Era este o movimentado ofício que Quinquinhas mais pedia a Deus, nada de vida devota de padre nem tédio de viagens transatlânticas: do velho mundo já lhe bastavam os antepassados do avô Afonso Galício, coitados, que serviram de bucha de canhão a aturar guerras sem fim dos monarcas... Quando calhava, tio Mundico vinha as ilhas e parava no Curralpanema a fim de rever a família de Vilarana. Antão, a melhor parte da viagem ficava em casa compartilhada com os parentes: haver de casos e novidades do grande rio que nunca se navega duas vezes, paresque; tão grande e vário como o vasto mundo.

Ouvindo o pai falar daquele seu finado irmão por parte mãe, Quinquinhas premeditava ser um dia também ele prático de navegação do rio Amazonas. Acordado ou dormindo o pirralho ia desenhando na imaginação o roteiro de viagem do tio Mundico Rodrigues. No fundo da rede, tarde da noite em silêncio com as sombras do quintal tisnando a folhagem do tamarindo parrudo, o pirralho às vezes escutava distantes sirenes de navio-vapor passando ao largo no misterioso Amazonas: era, será, o navio encantado com fantasmas a bordo?

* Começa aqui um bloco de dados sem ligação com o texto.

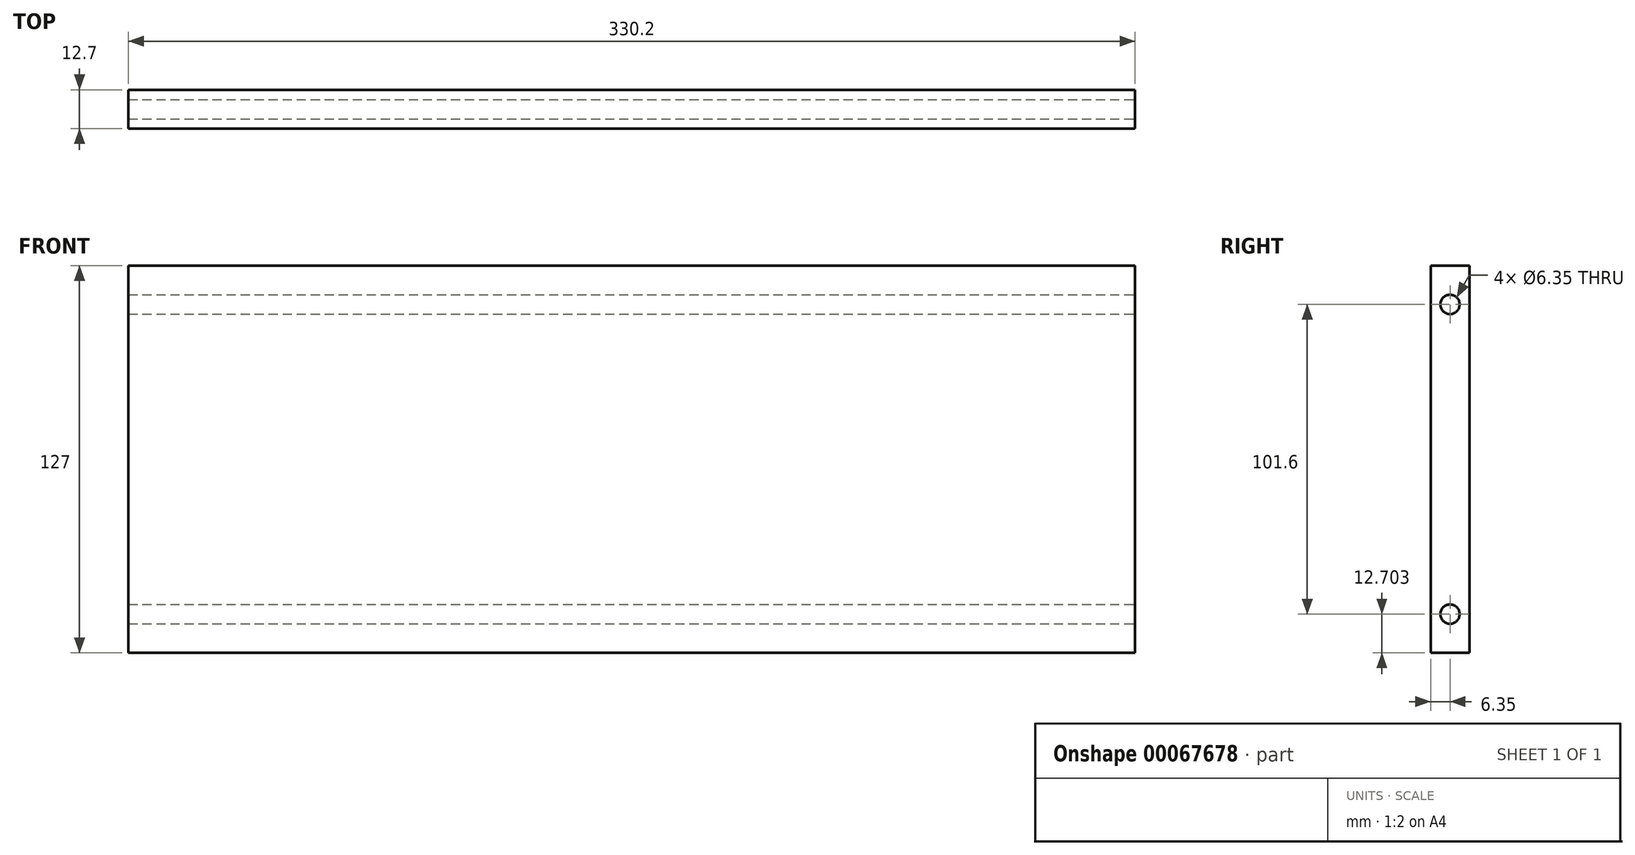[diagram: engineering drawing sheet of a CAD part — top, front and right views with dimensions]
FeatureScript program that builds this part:
annotation { "Feature Type Name" : "Feature", "Feature Type Description" : "" }
export const myFeature = defineFeature(function(context is Context, id is Id, definition is map)
    precondition{}
    {
        {
            var Q0;
            Q0=qCreatedBy(makeId("Front.planeOp"),FACE);
            var sketch = newSketch(context, id + "F0", { "sketchPlane" : qUnion([Q0])});
            skLineSegment(sketch, "E0.bottom", {"start": v(-110.65, 65.73) * mm, "end": v(219.55, 65.73) * mm});
            skLineSegment(sketch, "E0.top", {"start": v(-110.65, -61.27) * mm, "end": v(219.55, -61.27) * mm});
            skLineSegment(sketch, "E0.left", {"start": v(-110.65, 65.73) * mm, "end": v(-110.65, -61.27) * mm});
            skLineSegment(sketch, "E0.right", {"start": v(219.55, 65.73) * mm, "end": v(219.55, -61.27) * mm});
            skSolve(sketch);
        }
        {
            var Q0;
            Q0=makeQuery(id+"F0.imprint","IMPRINT",FACE,{"disambiguationData":[TD([[makeQuery(id+"F0.imprint","IMPRINT",EDGE,{"derivedFrom":sQuery(id+"F0.wireOp",EDGE,"E0.bottom")}),-1.0]])]});
            extrude(context, id + "F1", {"entities" : qUnion([Q0]), "depth" : 12.7 * mm});
        }
        {
            var Q0;
            Q0=makeQuery(id+"F1.opExtrude","SWEPT_FACE",FACE,{"disambiguationData":[OSD([sQuery(id+"F0.wireOp",EDGE,"E0.right")])]});
            var sketch = newSketch(context, id + "F2", { "sketchPlane" : qUnion([Q0])});
            skPoint(sketch, "E1", {"position": v(-6.35, 53.03) * mm});
            skPoint(sketch, "E2", {"position": v(-6.35, -48.57) * mm});
            skSolve(sketch);
        }
        {
            var Q0;
            Q0=sQuery(id+"F2.wireOp",VERTEX,"E1");
            var Q1;
            Q1=sQuery(id+"F2.wireOp",VERTEX,"E2");
            var Q2;
            Q2=makeQuery(id+"F1.opExtrude","SWEPT_BODY",BODY,{"disambiguationData":[OSD([sQuery(id+"F0.wireOp",EDGE,"E0.bottom"),sQuery(id+"F0.wireOp",EDGE,"E0.top"),sQuery(id+"F0.wireOp",EDGE,"E0.left"),sQuery(id+"F0.wireOp",EDGE,"E0.right")])]});
            hole(context, id + "F3", {"style" : HoleStyle.SIMPLE, "holeDiameter" : 6.35 * mm, "endStyle" : HoleEndStyle.THROUGH, "locations" : qUnion([Q0, Q1]), "scope" : qUnion([Q2])});
        }
    });
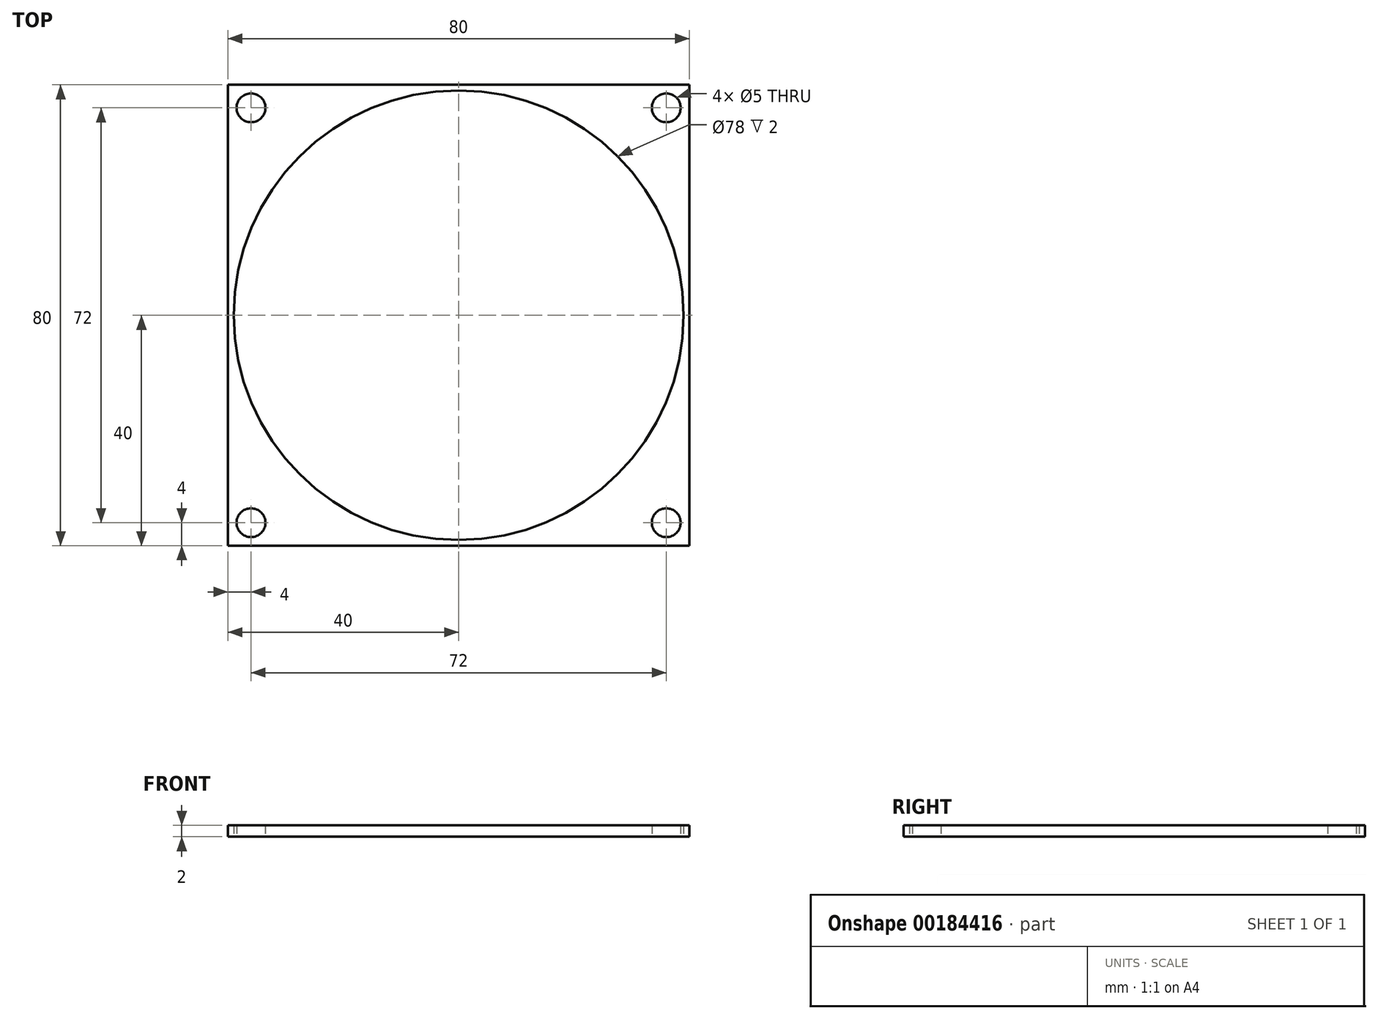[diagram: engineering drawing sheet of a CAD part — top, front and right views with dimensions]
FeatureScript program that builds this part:
annotation { "Feature Type Name" : "Feature", "Feature Type Description" : "" }
export const myFeature = defineFeature(function(context is Context, id is Id, definition is map)
    precondition{}
    {
        {
            var Q0;
            Q0=qCreatedBy(makeId("Top.planeOp"),FACE);
            var sketch = newSketch(context, id + "F0", { "sketchPlane" : qUnion([Q0])});
            skLineSegment(sketch, "E0.bottom", {"start": v(40, -40) * mm, "end": v(-40, -40) * mm});
            skLineSegment(sketch, "E0.top", {"start": v(40, 40) * mm, "end": v(-40, 40) * mm});
            skLineSegment(sketch, "E0.left", {"start": v(40, -40) * mm, "end": v(40, 40) * mm});
            skLineSegment(sketch, "E0.right", {"start": v(-40, -40) * mm, "end": v(-40, 40) * mm});
            skPoint(sketch, "E0.middle", {"position": v(0, 0) * mm});
            skCircle(sketch, "E1", {"center": v(-36, -36) * mm, "radius": 2.5 * mm});
            skCircle(sketch, "E2", {"center": v(0, 0) * mm, "radius": 39 * mm});
            skLineSegment(sketch, "E3", {"start": v(0, -40) * mm, "end": v(0, 40) * mm, "construction": true});
            skLineSegment(sketch, "E4", {"start": v(-40, 0) * mm, "end": v(40, 0) * mm, "construction": true});
            skCircle(sketch, "E5.MirrorC", {"center": v(36, -36) * mm, "radius": 2.5 * mm});
            skCircle(sketch, "E6.MirrorC", {"center": v(-36, 36) * mm, "radius": 2.5 * mm});
            skCircle(sketch, "E7.MirrorC", {"center": v(36, 36) * mm, "radius": 2.5 * mm});
            skSolve(sketch);
        }
        {
            var Q0;
            Q0=makeQuery(id+"F0.imprint","IMPRINT",FACE,{"disambiguationData":[TD([[makeQuery(id+"F0.imprint","IMPRINT",EDGE,{"derivedFrom":sQuery(id+"F0.wireOp",EDGE,"E0.bottom")}),-1.0]])]});
            extrude(context, id + "F1", {"entities" : qUnion([Q0]), "depth" : 2 * mm});
        }
    });
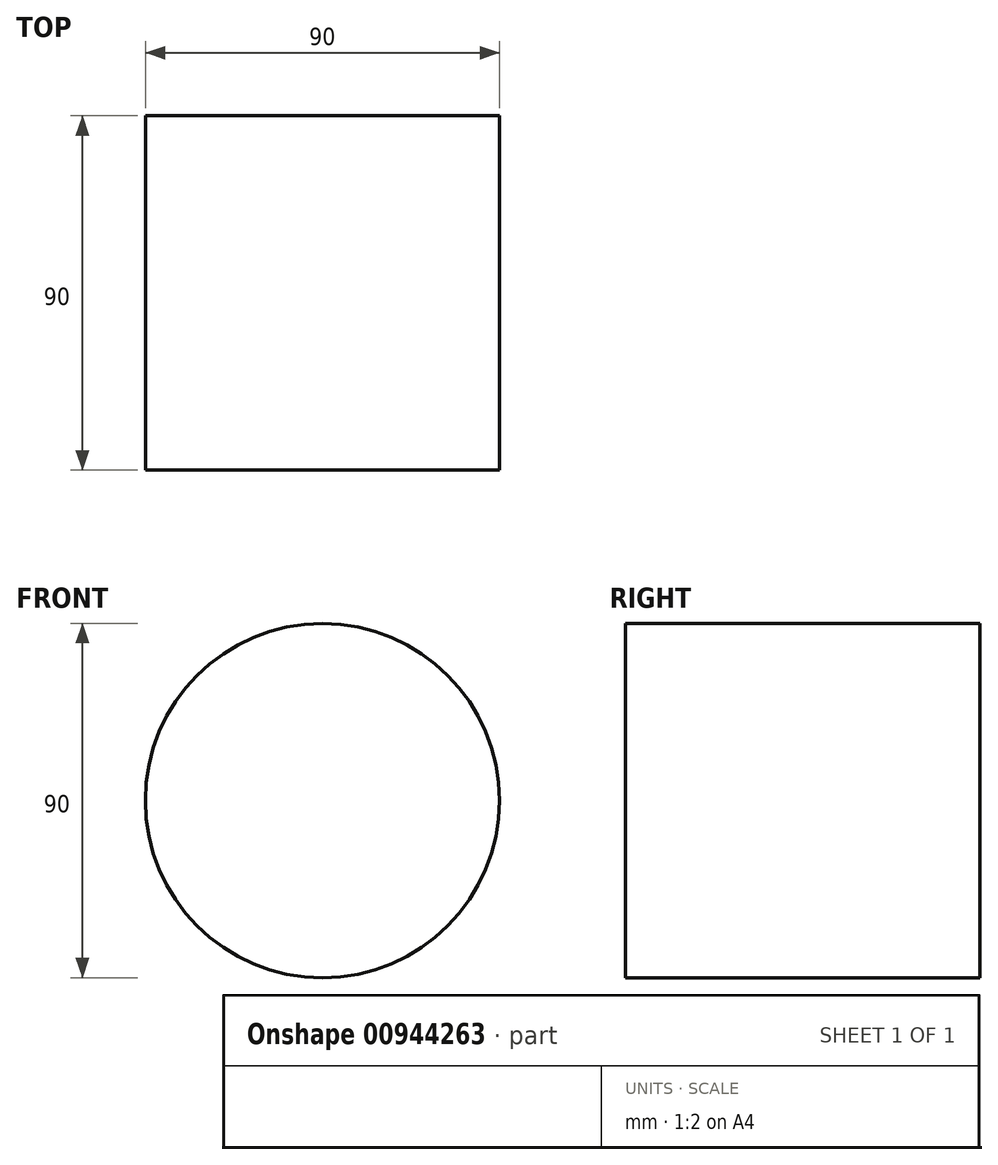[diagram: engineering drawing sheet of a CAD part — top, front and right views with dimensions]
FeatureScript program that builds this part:
annotation { "Feature Type Name" : "Feature", "Feature Type Description" : "" }
export const myFeature = defineFeature(function(context is Context, id is Id, definition is map)
    precondition{}
    {
        {
            var Q0;
            Q0=qCreatedBy(makeId("Front.planeOp"),FACE);
            var sketch = newSketch(context, id + "F0", { "sketchPlane" : qUnion([Q0])});
            skCircle(sketch, "E0", {"center": v(0, 0) * mm, "radius": 45 * mm});
            skSolve(sketch);
        }
        {
            var Q0;
            Q0 = qSketchRegion(id + "F0", true);
            extrude(context, id + "F1", {"entities" : qUnion([Q0]), "depth" : 90 * mm, "offsetDistance" : 25 * mm});
        }
    });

Diziam em Vilarana que a ilhinha em face ao Fim do Mundo, em certas noites, se transformava em cobragrande ou navio encantado e assim vogava a ilha em riba da maré, da boca do Curralpanema pelo outro rio até o mar afora da ponta do Maguari. Vestígios da primeira noite do mundo, será?

Tio Mundico contava, outro dia ia ele a bordo de canoa à vela do vilar pra cidade grande a fim de pegar serviço do Loide, quando ao atravessar a baia, coisa mais ou menos de meia-noite, devido à hora que a maré deu pra largar do trapiche da vila que nem vila era, uns tantos quantos passageiros da igarité avistaram aquele paquete todo iluminado como um facho enorme luzindo em meio à escuridão. Coisa mui estúrdia, pois em vez do buque navegar por fora; no canal, como devia; o navio passava pela beira em riba do baixio de pedras. “Espera! – disse um espantado navegante a bordo da “Caripirá” – aquilo lá, paresque, é o tal navio encantado”.

O vento ventava, o mar zoava, banzeiro estrondava e o navio fantasma, paresque, se aproximando a todo vapor a modo vir cortar a proa da canoa. Na igarité, vela e bijarrona estufadas pelo vento terral o piloto chamado Parriba sem mais poder virar o leme e mudar a carreira sem perigo de meter a canoa ao fundo: tão perto ouviram-se música como de uma orquestra e vozes de muitas pessoas em festa a bordo do navio assombrado (física quântica, ufologia, universos paralelos!, diria o doutor Virgílio no bar do Emérito ao saber do relato, tempos depois).

Foi um espanto danado, dizendo o finado; quando passageiros e tripulantes com gritos presos na garganta viram o gaiola a ponto de abalroar a "Caripirá" e, num átimo no derradeiro instante do encontrão, tudo se dissipar diante dos olhos atônitos. O tio, sério, “desta vez eu vi o mistério a um palmo do nariz”... Não fosse o medo que corria solto no escuro pela copa das mangueiras e rondava pelas três ruazinhas da vila que nem vila era, toda vez que o pirralho escutava ao longe apitos de vapor altas horas da noite, ele se levantaria da rede puída em camisão para ir debaixo do pé de tamarindo espiar a beira do rio a ver se, por acaso, a ilhinha da Boiúna estava lá no devido lugar ou fora ela atravessar a baía ampliada pelo sonho e o espanto da primeira noite do mundo.